Rent control is a controversial topic, as many economics and housing experts argue that it leads to housing shortages and higher rental rates.
How Rent Control Works
Rent control works by limiting the amount landlords can charge for rent. Local or state laws can dictate when rental-control restrictions apply. The restrictions you may be subject to can depend on where you live.
In New York, for example, rent control applies to residential buildings constructed before February 1, 1947, in New York City and in Nassau and Westchester counties. Under New York's rent-control laws, tenants are not required to sign renewal leases, rent increases are limited, and evictions are regulated.
Renters in San Francisco are protected by the San Francisco Rent Ordinance, which provides rent control and lists requirements for eviction. Rents can only increase by a certain amount each year and evictions can only be carried out under certain circumstances, such as:
- Nonpayment of rent
- Habitually late rent payments
- Frequent bounced checks for rent payments
- Breach of the rental agreement
- Illegal use of the rental unit
- Unapproved subtenants
- Nuisance reports from neighbors or damage to the unit
California state rent-control laws cover many tenants not covered by the San Francisco Rent Ordinance.
The COVID-19 pandemic affected rent control regulations in certain areas. In San Francisco, for instance, emergency legislation was passed to temporarily ban rent increases. Federal regulations also put a temporary halt to rental evictions, including those considered lawful under rent control statutes.
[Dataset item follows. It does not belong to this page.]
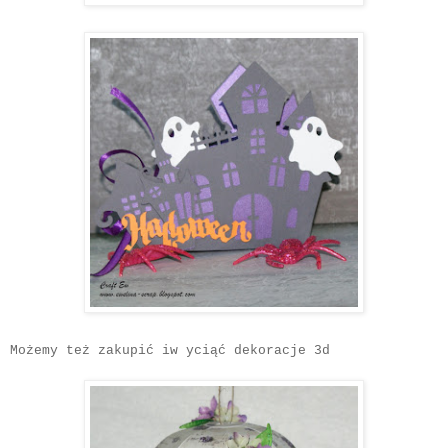
Możemy też zakupić iw yciąć dekoracje 3d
Criticisms of Rent Control
Rent-control programs afford benefits to renters, particularly those in lower-income brackets since they prevent steep rate hikes and offer protections against unfair evictions. Those protections can help lower-income people stay in their homes, especially in hot rental markets where rental prices are skyrocketing even as incomes remain stagnant.
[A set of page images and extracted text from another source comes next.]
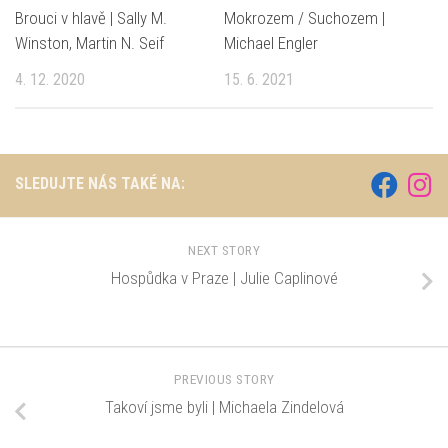
Brouci v hlavě | Sally M.
Mokrozem / Suchozem |
Winston, Martin N. Seif
Michael Engler
4. 12. 2020
15. 6. 2021
SLEDUJTE NÁS TAKÉ NA:
NEXT STORY
Hospůdka v Praze | Julie Caplinové
PREVIOUS STORY
Takoví jsme byli | Michaela Zindelová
However, plenty of arguments are made against rent control. For instance, rent control is often perceived to be distorting the housing market by driving away real estate investors. Rent-control laws could limit the potential for profit, so individual investors or developers may take their investment dollars elsewhere.
If fewer development and rehabilitation projects take place, the rent-controlled area may have increasing numbers of renters vying for the same number of rental units. The quality of those rental units may decline, as landlords may be reluctant to invest in anything more than the bare minimum maintenance and upkeep. Landlords may also face challenges in evicting tenants from rent-controlled units. Any new rental developments end up costing more because of increased demand.
In turn, as renters are pushed out of rent-controlled areas, they may look elsewhere for housing. Landlords in surrounding areas can capitalize on this situation by charging higher rental rates. That's a boon for those landlords, as they may be able to reap more profits. But it means renters may end up having to allocate more of their income to housing costs each month.
If you believe your rent has been unfairly increased, you can contact your city or state housing authority for help.
As of May 2021, the national median rent for a two-bedroom unit was $1,544, though of course rent varies widely depending on your location. That figure represents a year-over-year increase of 4.8%. Meanwhile, more than half of cost-burdened renters spend 50% or more of their income on rent.
- Rent-control programs restrict how much landlords can charge for rent, how often they can increase rent, and what rules apply for evicting tenants.
- Rent stabilization laws are designed to keep rental housing affordable for low-income renters.
- In the U.S., rent control is not widespread, though it is imposed in a handful of states and localities.
- Critics of rent-control programs argue that they result in housing shortages and drive up rental rates in non-rent-controlled areas.